O gesto, no entanto, envolve riscos. Uma redução de tarifa por parte de Trump poderia sinalizar que ele se submeteu ao desejo de um aliado mais fraco, algo que não combina com o perfil do presidente americano. Caso Trump não atenda ao pedido, Bolsonaro ficaria exposto a desgaste e sua influência com os Estados Unidos seria questionada. Mas Bolsonaro ainda poderia argumentar que a eventual manutenção de uma tarifa alta por Trump foi resultado da intransigência e combatividade do governo Lula.
Pedido de asilo nos EUA é opção extrema
Embora seja um cenário extremo, o pedido de asilo político nos Estados Unidos não pode ser descartado por Jair Bolsonaro diante do risco de prisão no Brasil, avalia o cientista político Antônio Henrique Lucena, professor da Universidade Católica de Pernambuco (Unicap).
Segundo ele, caso o ex-presidente seja alvo de uma ordem de prisão ou de prisão domiciliar, o exílio poderia ser utilizado como ferramenta para fortalecer a narrativa de perseguição política e manter a mobilização de sua base.

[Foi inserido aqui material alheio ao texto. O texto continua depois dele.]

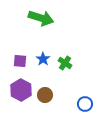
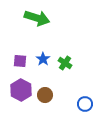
green arrow: moved 4 px left
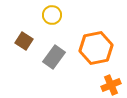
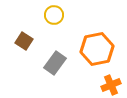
yellow circle: moved 2 px right
orange hexagon: moved 1 px right, 1 px down
gray rectangle: moved 1 px right, 6 px down
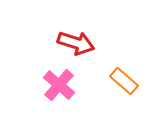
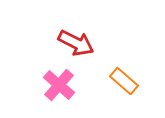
red arrow: rotated 9 degrees clockwise
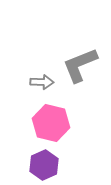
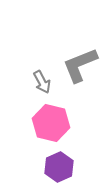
gray arrow: rotated 60 degrees clockwise
purple hexagon: moved 15 px right, 2 px down
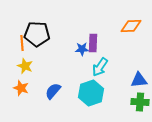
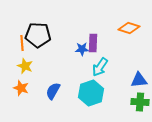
orange diamond: moved 2 px left, 2 px down; rotated 20 degrees clockwise
black pentagon: moved 1 px right, 1 px down
blue semicircle: rotated 12 degrees counterclockwise
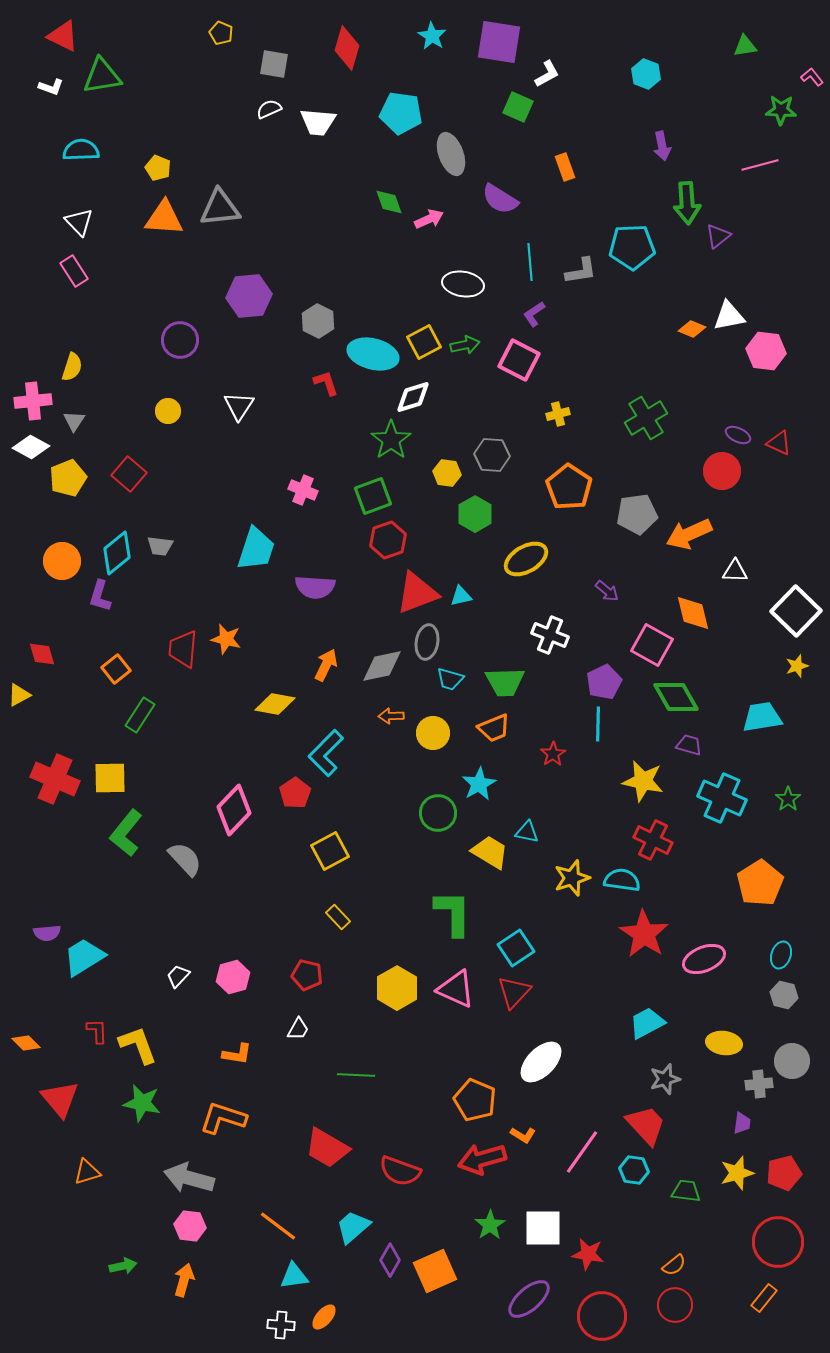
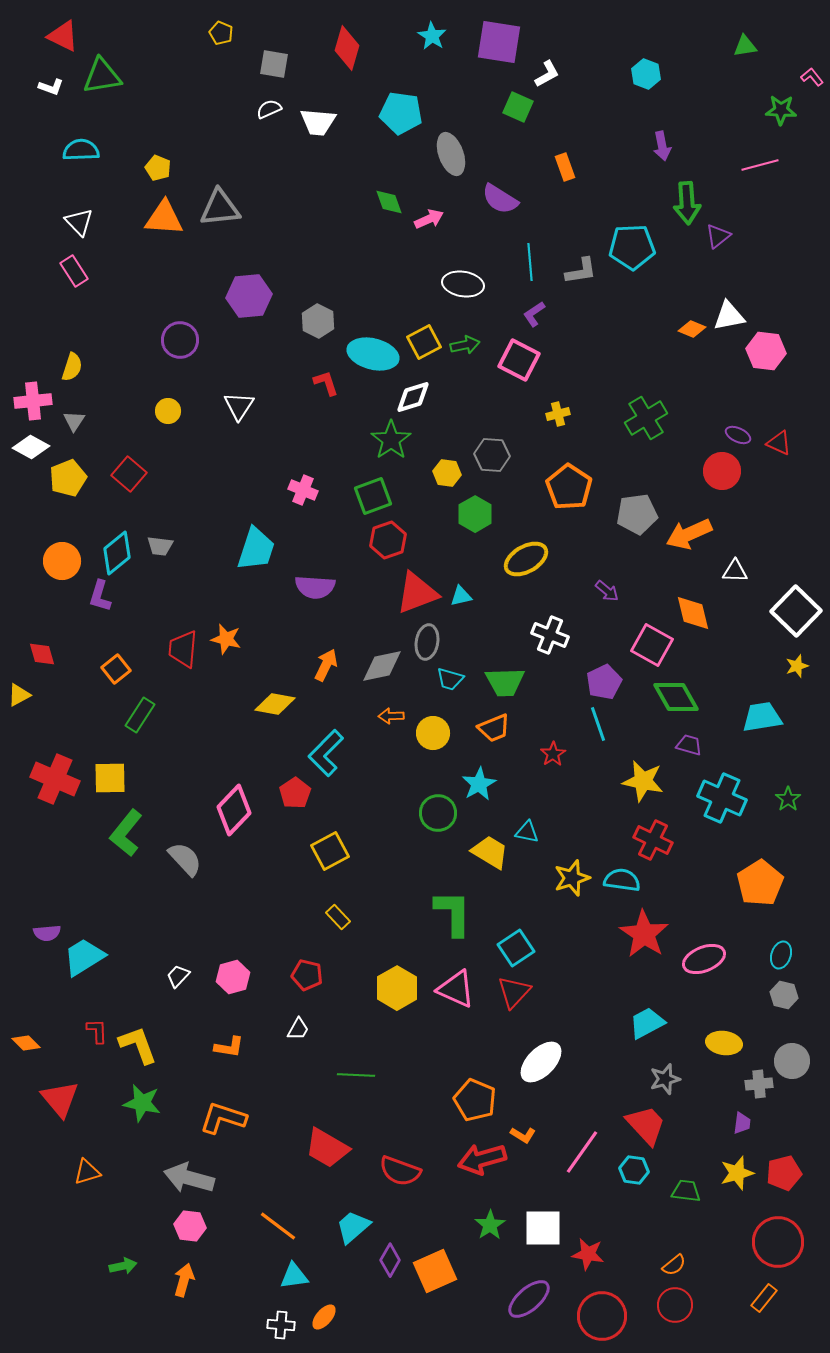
cyan line at (598, 724): rotated 20 degrees counterclockwise
orange L-shape at (237, 1054): moved 8 px left, 7 px up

“Pedir asilo político pode ser sim uma opção possível”, diz Lucena. Para o cientista político, o ex-presidente teria condições de utilizar o asilo como um palco para manter a imagem de perseguido, tentando comandar a oposição a partir do exterior e evitar o desgaste de um encarceramento que possa enfraquecer sua capacidade de articulação interna.

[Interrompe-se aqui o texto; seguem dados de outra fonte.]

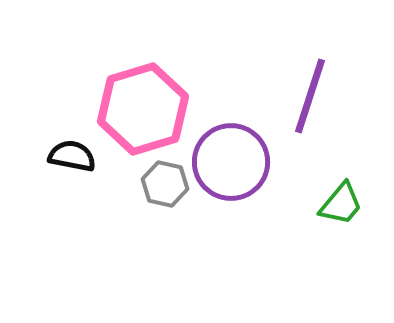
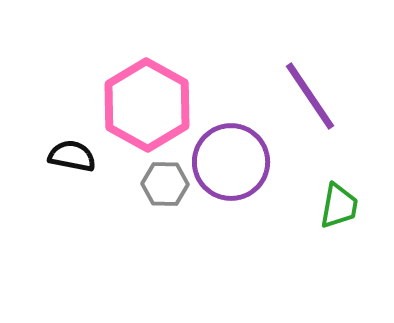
purple line: rotated 52 degrees counterclockwise
pink hexagon: moved 4 px right, 4 px up; rotated 14 degrees counterclockwise
gray hexagon: rotated 12 degrees counterclockwise
green trapezoid: moved 2 px left, 2 px down; rotated 30 degrees counterclockwise
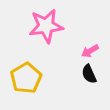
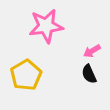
pink arrow: moved 2 px right
yellow pentagon: moved 3 px up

No entanto, Lucena também aponta que há outro caminho possível: Bolsonaro pode arcar com o custo de ser preso, transformando o episódio em combustível para reforçar seu discurso de perseguição, em uma estratégia semelhante à utilizada por Lula em 2018. “Ele se coloca como perseguido político, busca tentar se candidatar às eleições, que é um cenário muito próximo do que Lula fez com o Haddad. Sem conseguir fazer isso, ele passa por outra pessoa e tenta capitalizar politicamente esse outro indivíduo”, analisa Lucena.
Neste cenário, mesmo que impedido de disputar as eleições, Bolsonaro poderia atuar como um catalisador de votos dentro da direita, mantendo-se como principal referência da direita e transferindo seu capital político para um aliado, tal como Lula fez com Fernando Haddad em 2018.